In N.A.S. v. Morada-Haute Furniture Boutique LLC, plaintiff alleged that:
Plaintiff … hired Defendants, Morada and its co-founders Odenstein and Hernandez, to provide interior design services and to manufacture rugs and furnishings for a residence in Miami. Morada represented to Plaintiff that it is the owner of six factories in Italy and manufactures its goods there, including high-end furniture and rugs. Plaintiff filed this lawsuit claiming that things did not go well after that. Though Morada purported to perform under the agreement, certain items were late or missing; furniture dimensions were wrong; carpets and fabrics were stained; rugs fell apart inexplicitly; paint and cabinets were different than represented; Morada did not manufacture the goods itself as represented; and certain imported goods were noncompliant with U.S. law.
After Defendants were notified of these issues, they asked for a key to the Miami residence to fix what they could. Based on certain representations, including agreeing not to take videos or photos of the residence, Plaintiff provided one of the Defendants the key. Plaintiff later noticed that “on multiple occasions that all exterior doors were being forced open [and] locks were disabled because the keys and latches had tape over them so the locking system could not function.” She also noticed that a maid service was present, that her personal items were moved, closets were rifled through, the kitchen was rearranged, and the refrigerator contained non-occupant items.
After Morada denied any knowledge of these issues, it hired a five-person photography crew and sent them to the Miami residence without Plaintiff’s knowledge or approval. Plaintiff discovered the crew in the residence, and “she found all exterior doors were jammed open and not closable, no Morada representative was on-site, and there was professional staging of $60,000.00 of items not owned by Plaintiff in the Miami residence.” Plaintiff later found out that Defendants secretly conducted other photoshoots of the Miami residence without her approval….

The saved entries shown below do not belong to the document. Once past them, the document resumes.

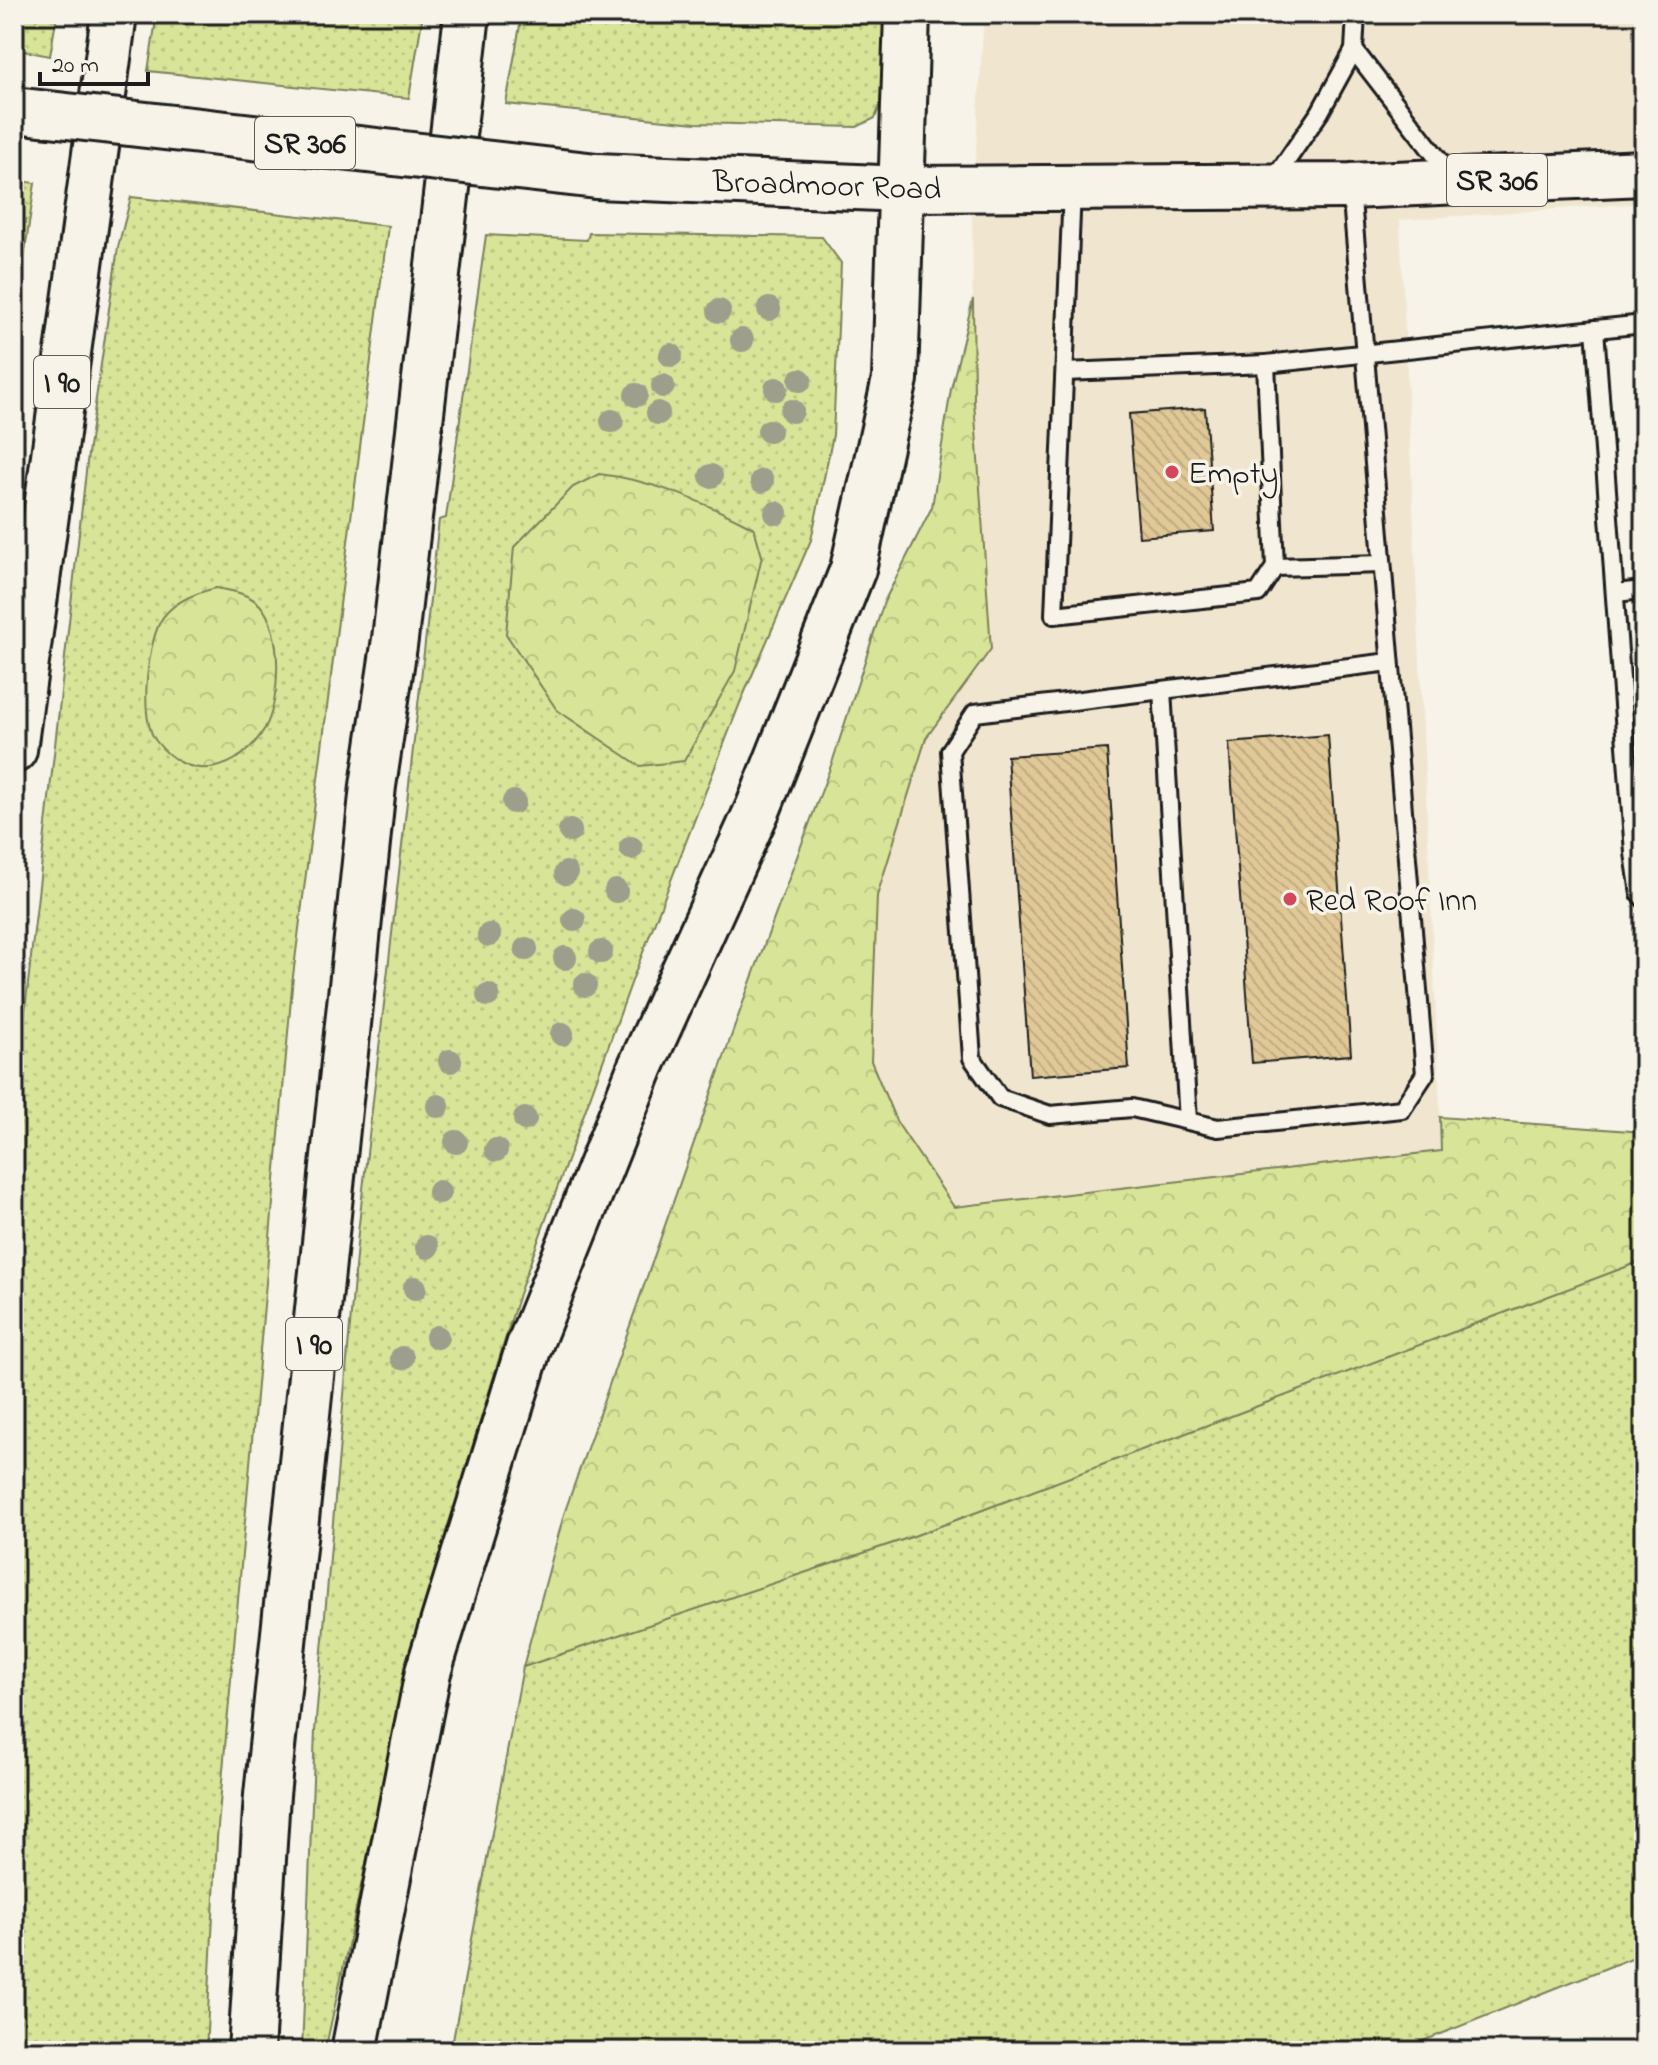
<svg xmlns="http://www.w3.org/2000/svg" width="1658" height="2065" font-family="'Indie Flower',sans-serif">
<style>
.built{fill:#f0e6d0}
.grass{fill:url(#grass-dots);stroke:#7a805a;stroke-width:2}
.forest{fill:url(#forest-crowns);stroke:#7a805a;stroke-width:2}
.building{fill:url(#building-back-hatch);stroke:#1c1c1c;stroke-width:2}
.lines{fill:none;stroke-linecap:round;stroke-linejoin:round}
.service-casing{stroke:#1c1c1c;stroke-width:22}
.primary-casing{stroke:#1c1c1c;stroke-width:50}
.motorway-casing{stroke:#1c1c1c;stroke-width:50}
.service{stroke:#f7f3e8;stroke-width:16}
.primary{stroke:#f7f3e8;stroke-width:44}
.motorway{stroke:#f7f3e8;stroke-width:44}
.primary-bridge-casing{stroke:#1c1c1c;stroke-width:50;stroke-linecap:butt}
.primary-bridge{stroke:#f7f3e8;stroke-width:44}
.tree{fill:#9d9e8c}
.poi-dot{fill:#d1495b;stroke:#f7f3e8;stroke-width:3}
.labels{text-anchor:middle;stroke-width:7;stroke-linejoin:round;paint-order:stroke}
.shield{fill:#f7f3e8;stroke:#5e5c59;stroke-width:2}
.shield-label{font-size:30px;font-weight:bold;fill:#1c1c1c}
.street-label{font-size:32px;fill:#1c1c1c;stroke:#f7f3e8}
.poi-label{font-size:32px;fill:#1c1c1c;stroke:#f7f3e8;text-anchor:start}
</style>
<defs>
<pattern id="grass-dots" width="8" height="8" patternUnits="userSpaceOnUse" patternTransform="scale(2)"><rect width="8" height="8" fill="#d8e598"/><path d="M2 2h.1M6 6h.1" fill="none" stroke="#b9c482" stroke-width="1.8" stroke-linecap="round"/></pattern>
<pattern id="forest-crowns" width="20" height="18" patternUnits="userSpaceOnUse" patternTransform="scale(2)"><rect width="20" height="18" fill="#d8e598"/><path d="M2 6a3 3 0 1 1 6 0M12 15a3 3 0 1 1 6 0" fill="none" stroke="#b9c482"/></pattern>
<pattern id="building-back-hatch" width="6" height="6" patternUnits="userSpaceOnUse" patternTransform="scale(2)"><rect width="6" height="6" fill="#e0c897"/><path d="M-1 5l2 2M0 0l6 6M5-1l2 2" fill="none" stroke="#c0ab82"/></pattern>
</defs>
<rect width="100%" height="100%" fill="#f7f3e8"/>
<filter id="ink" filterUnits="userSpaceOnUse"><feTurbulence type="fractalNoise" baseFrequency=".0125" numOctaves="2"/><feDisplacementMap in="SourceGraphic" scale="16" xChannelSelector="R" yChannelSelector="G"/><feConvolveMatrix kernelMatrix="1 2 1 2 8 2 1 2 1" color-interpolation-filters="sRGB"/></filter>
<g filter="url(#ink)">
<!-- built -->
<polygon class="built" points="984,14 1644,14 1644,203 1400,220 1442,1151 954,1207 896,1121 871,1061 877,896 926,738 991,649 974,401 972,213"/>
<!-- grass -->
<g class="grass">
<polygon points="14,14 57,14 50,56 14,49"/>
<polygon points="157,14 423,14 409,98 148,71"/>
<polygon points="522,14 891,14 882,101 875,118 857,127 696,123 506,104"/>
<polygon points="14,180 35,183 14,326"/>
<polygon points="131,197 388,226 293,976 217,1838 206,2051 14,2051 14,1107 88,454 118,247"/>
<polygon points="589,233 822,237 841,263 833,435 811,540 740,703 633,978 519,1294 467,1464 418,1648 380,1799 325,2051 302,2051 315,1731 358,1233 439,520 446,518 486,235 587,240"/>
<polygon points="1644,1260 1644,1953 1398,2051 451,2051 523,1667 911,1537"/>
</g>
<!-- forest -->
<g class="forest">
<polygon points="973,299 974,401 991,649 926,738 877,896 871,1061 896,1121 954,1207 1441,1151 1440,1117 1644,1132 1644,1260 911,1537 523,1667 564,1514 746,994 833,760 884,602 932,507 951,389"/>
<path d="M599,474C653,480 706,503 754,528L762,556L735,671L684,761L640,766L557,710L506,634L514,547L573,487Z"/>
<path d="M216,588C232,591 248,593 260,605C283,630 281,699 265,728C239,772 190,785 156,741C139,718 147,648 160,622C171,602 195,593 216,588Z"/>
</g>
<!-- building -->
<g class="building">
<polygon points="1205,408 1214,531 1139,537 1129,414"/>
<polygon points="1328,735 1351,1055 1252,1063 1229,743"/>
<polygon points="1107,749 1129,1068 1030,1076 1007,756"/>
</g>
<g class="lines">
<!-- service casing -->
<g class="service-casing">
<g id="service">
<polyline points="1354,50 1452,177"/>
<polyline points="1272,182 1320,112 1354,50 1356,14"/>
<polyline points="1351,188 1425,1074 1402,1109 1218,1128 1132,1108 1050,1115 1000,1098 972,1058 950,751 975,713 1390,662"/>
<polyline points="1072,190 1054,615 1258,593 1275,567 1266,364 1644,324"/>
<polyline points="1595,329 1634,853 1640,894 1644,899"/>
<polyline points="1065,372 1266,364"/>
<polyline points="1275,567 1382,564"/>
<polyline points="1615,593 1644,590"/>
<polyline points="1162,690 1188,1121"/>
</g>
</g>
<!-- primary casing -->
<g class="primary-casing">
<polyline id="primary" points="597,176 903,189 1350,186 1644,173"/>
</g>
<!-- motorway casing -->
<g class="motorway-casing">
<g id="motorway">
<polyline points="14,750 114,14"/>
<polyline points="251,2051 267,1795 373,786 395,639 467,14"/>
<polyline points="354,2051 428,1672 529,1346 641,1066 759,806 853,569 895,379 907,14"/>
</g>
</g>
<!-- service -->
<use href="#service" class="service"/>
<!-- primary -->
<use href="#primary" class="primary"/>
<!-- motorway -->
<use href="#motorway" class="motorway"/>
<!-- primary-bridge casing -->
<g class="primary-bridge-casing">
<polyline id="primary-bridge" points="14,110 597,176"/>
</g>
<!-- primary-bridge -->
<use href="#primary-bridge" class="primary-bridge"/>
</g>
<!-- trees -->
<g class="tree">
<circle cx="769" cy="309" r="12"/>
<circle cx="719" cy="311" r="12"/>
<circle cx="742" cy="340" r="12"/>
<circle cx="671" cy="355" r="12"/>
<circle cx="800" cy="380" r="12"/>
<circle cx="663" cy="386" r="12"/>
<circle cx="776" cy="389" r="12"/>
<circle cx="636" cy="395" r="12"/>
<circle cx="792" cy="411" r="12"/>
<circle cx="658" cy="413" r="12"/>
<circle cx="612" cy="421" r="12"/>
<circle cx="769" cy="431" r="12"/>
<circle cx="711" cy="476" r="12"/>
<circle cx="762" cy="481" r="12"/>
<circle cx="776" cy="513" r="12"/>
<circle cx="514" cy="802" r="12"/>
<circle cx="570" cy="831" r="12"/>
<circle cx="631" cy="848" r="12"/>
<circle cx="566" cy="873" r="12"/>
<circle cx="616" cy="891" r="12"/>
<circle cx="574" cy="920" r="12"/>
<circle cx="489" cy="935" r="12"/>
<circle cx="526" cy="949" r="12"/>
<circle cx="601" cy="952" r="12"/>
<circle cx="565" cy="958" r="12"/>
<circle cx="585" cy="985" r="12"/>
<circle cx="488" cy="995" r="12"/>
<circle cx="562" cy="1034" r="12"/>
<circle cx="450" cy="1061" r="12"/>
<circle cx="438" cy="1106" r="12"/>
<circle cx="525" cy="1119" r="12"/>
<circle cx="456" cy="1142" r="12"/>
<circle cx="496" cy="1150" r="12"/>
<circle cx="439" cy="1192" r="12"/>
<circle cx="427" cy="1247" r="12"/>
<circle cx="415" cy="1288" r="12"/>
<circle cx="437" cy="1337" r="12"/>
<circle cx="402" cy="1358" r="12"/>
</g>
</g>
<!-- markers -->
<g class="poi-dot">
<circle cx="1172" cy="472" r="8"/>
<circle cx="1290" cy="899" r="8"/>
</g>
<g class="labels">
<!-- shield labels -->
<g class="shield">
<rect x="255" y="117" width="100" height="52" rx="6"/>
<rect x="1447" y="154" width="100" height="52" rx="6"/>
<rect x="34" y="356" width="56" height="52" rx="6"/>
<rect x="286" y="1318" width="56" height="52" rx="6"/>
</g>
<g class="shield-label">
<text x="305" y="153">SR 306</text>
<text x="1497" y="190">SR 306</text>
<text x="62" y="392">I 90</text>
<text x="314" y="1354">I 90</text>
</g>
<!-- street labels -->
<g class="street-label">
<text transform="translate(827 184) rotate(2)" y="11">Broadmoor Road</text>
</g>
<!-- poi labels -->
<g class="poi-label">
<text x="1188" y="483">Empty</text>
<text x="1306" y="910">Red Roof Inn</text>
</g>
</g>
<!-- margin -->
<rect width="1658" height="2065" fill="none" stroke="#f7f3e8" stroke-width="48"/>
<rect x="24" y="24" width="1610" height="2017" fill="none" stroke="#1c1c1c" stroke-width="3" filter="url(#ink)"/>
<!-- scale -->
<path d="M40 72v12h108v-12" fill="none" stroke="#1c1c1c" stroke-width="4"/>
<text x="52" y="72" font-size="24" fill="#1c1c1c" stroke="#f7f3e8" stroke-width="6" paint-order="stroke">20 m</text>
</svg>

The court concluded that this was enough to state a claim for invasion of privacy through intrusion on seclusion (though of course without deciding whether the allegations were correct):
Plaintiff’s allegations specifically claim that Defendants intruded into the Miami residence and the intrusion was highly offensive to the reasonable person. For instance, Plaintiff alleges that the intrusion included “the physical invasion of the Miami residence via the presence of a multiparty camera crew and staging crew conducting a photoshoot without authorization, as well as the intrusion into Plaintiff’s personal affairs, including moving and rifling through Plaintiff’s toiletries, underwear, pillows, beds, prescription drugs and personal items.” These are sufficient and plausible allegations to sustain a claim for invasion of privacy through intrusion upon seclusion. Whether any material damages may flow from such a claim is a matter for the trier of fact.
Defendants counter this showing by arguing that this was not a highly offensive intrusion so the claim should fail. But this too is clearly a question for a jury to answer, not the Court at this stage of litigation. And the Court does not agree that someone going through your underwear without permission (if true) is per se not highly offensive. At the very least a reasonable juror could certainly conclude that such an intimate adventure is highly offensive. Hence Plaintiff has established the elements for a proper invasion of privacy (intrusion upon seclusion) claim ….
The magistrate judge’s report and recommendations (which I quote above) was filed Aug. 24 and adopted by the district court Oct. 12, but were just posted on Westlaw.